ホークアイ日記 非凡で平凡なアベンジャーズ編

20141211誕生日に、ずっと読みたかった「Hawk eye:MY LIFE AS A WEAPON」を頂いたわ!!…「アベンジャーズ」の一員であるホークアイに焦点を当てた作品なのだけど、この表紙とタイトルを一目見て気になって仕方が無かったの。

映画ではジェレミー・レナーが彼を演じ、そのはまりぶりに人気は急上昇!しかしながらこのホークアイ、メンバー内では普通の人間なのよね。ソーやキャプテン・アメリカ、ハルクにアイアンマンは天才的頭脳や人智を越えたパワーの持ち主(しかも神もいる!)、ブラック・ウィドウも普通の人間だけどある意味無敵だし、彼は唯一千里眼と弓矢で立ち向かう努力家、という地味なポジションよ。

タイトルから兵器として生きるホークアイの”哀”の部分がピックアップされているかと思いきや、彼の人間臭い日常的な部分が描かれていて更に好感度アップね。

アメコミの面白いところは何人かの作家で構成されている事だけど、今回も3人の描き手のうち一番最初の章を手掛けたデイビット・アジャ氏の絵柄は最も魅力的だったわ。アメコミ特有のリアルさはないものの、版画の様な粗い線の中に繊細な表情がきっちり描かれ、ブルースを聴いたときのような”沁みる”格好良さ、といった感じ。

更にひとつのワードを呟く間に起こった出来事をコマ送り仕様で細分割したり、電話での対話シーンではお互いを挟み画面中央に小さなコマを積み上げたりと、ページ毎の構成の自由度が高く凝っているのが素晴らしいわ!

物語は、ホークアイが戦闘中に恐怖心を覚えつつ落下するシーンから始まるの。映画などではどんな局面でもクールに対応するというイメージだけど、やはり彼も人間・・・病院にも行くし、車椅子も使うし、タクシーの運転手ともケンカするといった具合よ。
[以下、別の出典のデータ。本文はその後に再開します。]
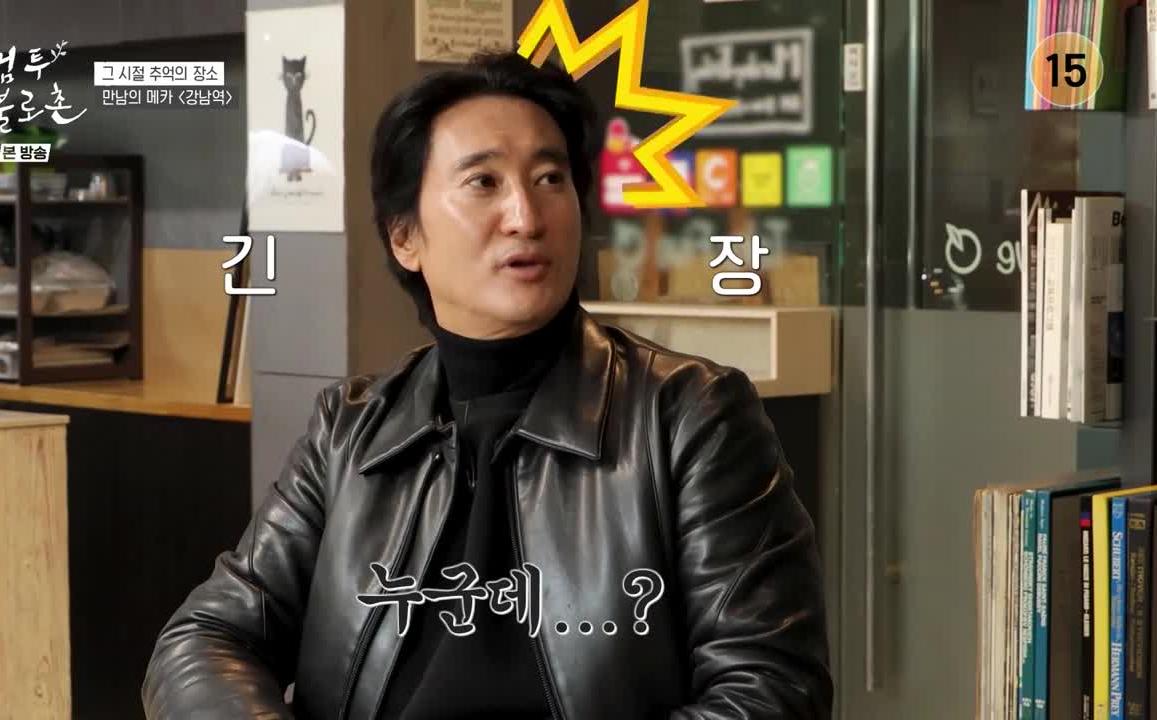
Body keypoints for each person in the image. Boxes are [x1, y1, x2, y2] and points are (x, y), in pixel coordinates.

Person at [142, 49, 832, 720]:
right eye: (483, 182)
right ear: (405, 237)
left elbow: (771, 687)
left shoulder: (688, 417)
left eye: (551, 178)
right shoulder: (351, 431)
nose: (527, 217)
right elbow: (204, 639)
そして住んでいるアパートの大家の雇っているチンピラと対決したり、ピザを食べたり、重傷の犬を助けたりと、色々なトラブルに巻き込まれつつものんびりと生きている様子が良い。

今回はもう一人のホークアイでもあるケイト・ビショップが登場し、その凸凹コンビぶりも微笑ましいわ。アメコミは相当な数の作品が存在し、アベンジャーズ全員の生い立ちや人間関係を網羅するのは難しいけれど、今作のように単体でもなんとか理解出来る設定になっていると助かるのよね。

ホークアイ=クリント・バートン…今後彼が画面に登場する際、クールな面持ちの下にこれほどまでに人間臭い感情を押し隠しているのだと思えて、今まで以上に応援したくなってしまう。派手なアクションはなくとも、ずば抜けた活躍はなくとも、あなたがいなければアベンジャーズは成り立ちません。頑張れ!ホークアイ!